Dr Luke Martinelli, Research Associate at the Institute for Policy Research (IPR), has authored a new report which explores the relationship between basic income, automation and labour market change.

The report, which launches today at an event in Pall Mall, follows on from a two-year project, funded by DeepMind, and reviews theoretical and empirical evidence on how technological change impacts the labour market, and assesses arguments surrounding basic income, and whether it could provide an appropriate solution to crucial emergent policy problems.

In the report Dr Martinelli recognises the potential of basic income - an unconditional, universal and uniform payment made to all - as a solution to skill redundancy, low wages, and insecure work patterns, which could enable citizens to balance work and family life more optimally, manage life course transitions more effectively, and engage in lifelong education and skills upgrading.

However he also highlights that among such advantages, basic income faces a number of considerable trade-offs and political barriers. In this context, the report examines two empirical concerns: whether technological change could augment a political constituency in favour of basic income; and the fiscal and distributional effects of different types of basic income across the EU28.

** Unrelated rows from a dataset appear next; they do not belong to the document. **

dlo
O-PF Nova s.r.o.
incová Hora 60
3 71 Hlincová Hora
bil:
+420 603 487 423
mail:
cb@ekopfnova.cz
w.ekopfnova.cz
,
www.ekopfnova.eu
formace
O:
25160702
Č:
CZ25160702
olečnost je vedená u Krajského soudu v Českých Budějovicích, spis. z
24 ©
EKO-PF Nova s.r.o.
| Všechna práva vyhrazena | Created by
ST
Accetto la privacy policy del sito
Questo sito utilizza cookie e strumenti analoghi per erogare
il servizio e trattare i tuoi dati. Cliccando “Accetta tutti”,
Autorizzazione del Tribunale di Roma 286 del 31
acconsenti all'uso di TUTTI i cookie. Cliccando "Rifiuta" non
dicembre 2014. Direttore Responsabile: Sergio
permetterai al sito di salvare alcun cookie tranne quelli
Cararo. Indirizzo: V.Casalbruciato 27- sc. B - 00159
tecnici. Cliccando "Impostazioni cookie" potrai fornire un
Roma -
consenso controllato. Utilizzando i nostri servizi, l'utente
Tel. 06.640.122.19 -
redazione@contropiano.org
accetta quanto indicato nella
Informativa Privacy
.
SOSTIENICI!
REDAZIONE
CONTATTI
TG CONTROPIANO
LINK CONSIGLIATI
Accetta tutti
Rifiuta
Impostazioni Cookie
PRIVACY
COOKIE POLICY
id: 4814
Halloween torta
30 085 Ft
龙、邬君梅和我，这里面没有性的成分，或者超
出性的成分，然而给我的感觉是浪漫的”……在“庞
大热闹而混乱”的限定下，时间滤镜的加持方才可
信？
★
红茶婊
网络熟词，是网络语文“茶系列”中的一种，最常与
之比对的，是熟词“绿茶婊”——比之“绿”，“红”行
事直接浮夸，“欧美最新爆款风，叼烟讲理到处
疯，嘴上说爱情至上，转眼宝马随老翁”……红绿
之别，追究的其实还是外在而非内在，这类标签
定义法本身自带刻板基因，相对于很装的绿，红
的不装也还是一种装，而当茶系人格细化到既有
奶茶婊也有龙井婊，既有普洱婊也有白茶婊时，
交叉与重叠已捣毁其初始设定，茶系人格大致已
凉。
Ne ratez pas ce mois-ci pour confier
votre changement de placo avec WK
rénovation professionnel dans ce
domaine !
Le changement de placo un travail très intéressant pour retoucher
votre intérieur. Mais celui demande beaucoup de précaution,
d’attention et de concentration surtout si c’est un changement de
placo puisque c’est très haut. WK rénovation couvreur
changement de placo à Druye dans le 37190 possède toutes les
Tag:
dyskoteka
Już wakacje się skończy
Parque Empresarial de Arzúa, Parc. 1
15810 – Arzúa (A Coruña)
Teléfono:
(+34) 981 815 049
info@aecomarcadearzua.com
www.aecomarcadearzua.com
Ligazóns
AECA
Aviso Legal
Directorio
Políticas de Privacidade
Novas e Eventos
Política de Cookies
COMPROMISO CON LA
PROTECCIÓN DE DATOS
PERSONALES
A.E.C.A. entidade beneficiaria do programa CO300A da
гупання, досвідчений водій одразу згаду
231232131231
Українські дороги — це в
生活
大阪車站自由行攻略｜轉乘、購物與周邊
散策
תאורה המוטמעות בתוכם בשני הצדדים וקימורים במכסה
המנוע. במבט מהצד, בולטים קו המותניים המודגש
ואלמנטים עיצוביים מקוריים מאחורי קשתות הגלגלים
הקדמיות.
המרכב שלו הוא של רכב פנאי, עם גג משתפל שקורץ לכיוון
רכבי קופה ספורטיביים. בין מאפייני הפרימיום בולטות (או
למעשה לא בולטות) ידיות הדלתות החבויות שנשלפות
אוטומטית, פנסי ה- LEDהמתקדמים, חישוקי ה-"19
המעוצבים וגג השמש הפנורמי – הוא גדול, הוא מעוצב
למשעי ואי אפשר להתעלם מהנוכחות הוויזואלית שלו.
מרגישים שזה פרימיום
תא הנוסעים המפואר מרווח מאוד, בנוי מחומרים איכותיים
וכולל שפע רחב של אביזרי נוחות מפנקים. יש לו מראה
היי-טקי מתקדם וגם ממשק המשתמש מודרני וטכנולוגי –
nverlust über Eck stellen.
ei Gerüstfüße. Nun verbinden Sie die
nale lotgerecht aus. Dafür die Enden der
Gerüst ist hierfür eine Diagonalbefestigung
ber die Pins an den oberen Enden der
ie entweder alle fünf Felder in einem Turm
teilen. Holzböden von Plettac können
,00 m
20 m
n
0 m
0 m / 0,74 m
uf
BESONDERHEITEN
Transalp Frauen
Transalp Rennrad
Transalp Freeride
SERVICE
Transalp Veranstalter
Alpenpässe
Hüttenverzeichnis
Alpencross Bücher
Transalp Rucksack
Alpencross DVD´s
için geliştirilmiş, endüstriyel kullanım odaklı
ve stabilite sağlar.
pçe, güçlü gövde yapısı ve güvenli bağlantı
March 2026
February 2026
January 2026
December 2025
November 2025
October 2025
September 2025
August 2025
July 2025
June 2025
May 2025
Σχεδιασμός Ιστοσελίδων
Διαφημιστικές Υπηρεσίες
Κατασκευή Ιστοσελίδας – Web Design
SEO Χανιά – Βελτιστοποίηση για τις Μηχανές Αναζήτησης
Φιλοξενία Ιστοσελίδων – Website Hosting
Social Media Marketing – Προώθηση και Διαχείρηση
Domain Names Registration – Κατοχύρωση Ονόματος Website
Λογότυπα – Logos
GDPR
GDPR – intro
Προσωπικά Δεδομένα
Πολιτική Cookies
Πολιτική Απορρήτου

The report argues that highly educated precarious workers, motivated by both insecurity and cosmopolitan values, could be a central constituency of support for basic income in the future. At the same time, households which stand to lose the most if basic income replaced existing welfare provisions include large and politically powerful demographics: pensioners and labour market insiders.

The report also addresses the inconvenient political ‘demand-capacity’ paradox when it comes to basic income, whereby countries with the most to gain (large number of potential beneficiaries) typically face the greatest challenges in ‘supplying’ it.